How was performing Allah Made Me Funny all over the world different from performing in America, as you’re doing now?

Usman: Every city and every country has a personality. It’s almost hard to talk about it because it gets into energy and the feel of a place. The way the same joke will be received in a different environment will be — in an extreme case — the difference between laughter and no laughter, or it can be laughed at for different reasons.

People are kind of in awe of the United States, so people are jealous or sometimes the jealousy will produce negative feelings. Here’s an example.

Say I’m in America and I tell this joke: “So I was recently in Amsterdam and that’s a very different environment than it is here. When I’m in America people look at me differently because I’m a Muslim, so when I’m there it’s nice that people just hate me ‘cause I’m American.” And people laugh because they know people do hate us around the world.

Then when I’m in Amsterdam and I tell the same joke, I say: “It’s nice to be in Amsterdam, it’s a whole different environment than America. When I’m there people hate me ‘cause I’m Muslim, but here people just hate me ‘cause I’m American.” And they laugh, but because they know they don’t hate Muslims but they do hate Americans.

So it’s different, and yet the same joke can often play across the world and appeal to all people.

When you first started touring, 9/11 was pretty fresh in people’s minds. Do you think Americans’ attitudes toward Muslims have changed in the past decade?

Usman: The relationship between Islam as a great global religion and a faith tradition and the United States of America as a nation state that’s engaged in empire building is a complex relationship even before 9/11. The reason that’s important to keep in my mind is because whatever attitude 9/11 produced in people’s minds, there’ve always been groups and people that have an interest in fueling the flames of anti-Muslim hate. All 9/11 did was provide those people with a huge amount of ammunition to fuel those flames.

We tend to be naïve about the world and not be able to see past the mass media. Americans are worse about this than the rest of the world because we don’t look past CNN or Fox News to be informed. This conversation that has already existed for decades and centuries just became much more important.

Throughout the history of the United States, there’s always been a global enemy. It was the Japanese, then the Commies, now we find and replace Russians or Communists with Muslims. The words might be different but the ideas are the same. So what does that produce? People are scared and people don’t ask questions about why are we spending more money on defense than the rest of the world combined.
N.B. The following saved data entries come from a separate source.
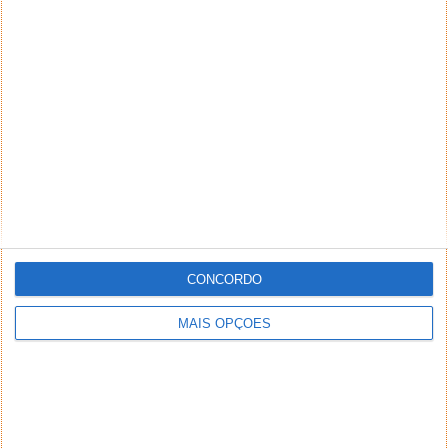
NEWSLETTER PPLWARE
CONCORDO
MAIS OPÇÕES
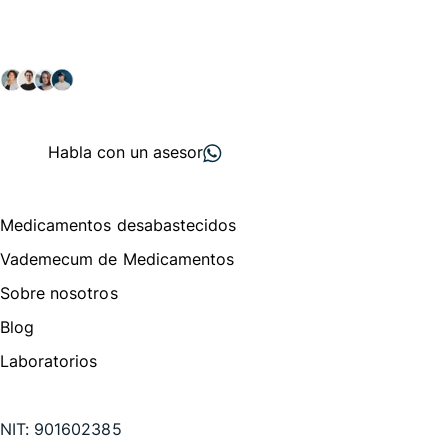
Explora nuestras soluciones y servicios para el sector
salud y farmacéutico.
+ 2000
proveedores
nos recomiendan
Habla con un asesor
Menú de navegación
Medicamentos desabastecidos
Vademecum de Medicamentos
Sobre nosotros
Blog
Laboratorios
Te puede interesar
NIT:
901602385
The way that plays out for everyday life for someone like me in America just fans the flame and makes that relationship more complex. I believe in my core that human beings are human beings and are all made up of the same things. And the comedy that I want to do as an artist is to transcend our perceived differences and get around that. That’s what good art does, it gets around that. That’s what I’m aspiring toward.